● EXERCISE BRIEF
Would you please restate the data exactly as it stands, apart from the pictures?

[Document images with source code]
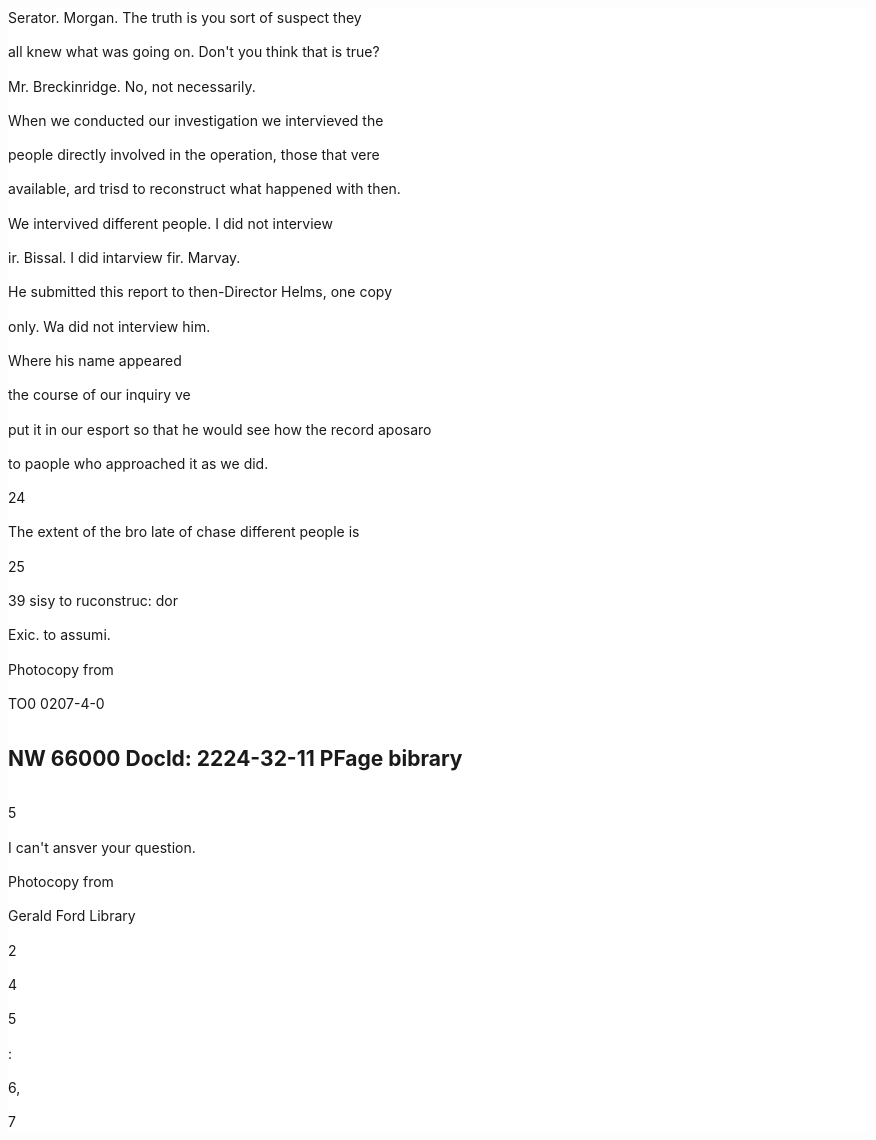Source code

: Serator. Morgan. The truth is you sort of suspect they

all knew what was going on. Don't you think that is true?

Mr. Breckinridge. No, not necessarily.

When we conducted our investigation we intervieved the

people directly involved in the operation, those that vere

available, ard trisd to reconstruct what happened with then.

We intervived different people. I did not interview

ir. Bissal. I did intarview fir. Marvay.

He submitted this report to then-Director Helms, one copy

only. Wa did not interview him.

Where his name appeared

the course of our inquiry ve

put it in our esport so that he would see how the record aposaro

to paople who approached it as we did.

24

The extent of the bro late of chase different people is

25

39 sisy to ruconstruc: dor

Exic. to assumi.

Photocopy from

TO0 0207-4-0

NW 66000 Docld: 2224-32-11 PFage bibrary
---

##
5

I can't ansver your question.

Photocopy from

Gerald Ford Library

2

4

5

:

6,

7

● RESPONSE AREA
Source code

: Serator. Morgan. The truth is you sort of suspect they

all knew what was going on. Don't you think that is true?

Mr. Breckinridge. No, not necessarily.

When we conducted our investigation we intervieved the

people directly involved in the operation, those that vere

available, ard trisd to reconstruct what happened with then.

We intervived different people. I did not interview

ir. Bissal. I did intarview fir. Marvay.

He submitted this report to then-Director Helms, one copy

only. Wa did not interview him.

Where his name appeared

the course of our inquiry ve

put it in our esport so that he would see how the record aposaro

to paople who approached it as we did.

24

The extent of the bro late of chase different people is

25

39 sisy to ruconstruc: dor

Exic. to assumi.

Photocopy from

TO0 0207-4-0

NW 66000 Docld: 2224-32-11 PFage bibrary
---

##
5

I can't ansver your question.

Photocopy from

Gerald Ford Library

2

4

5

:

6,

7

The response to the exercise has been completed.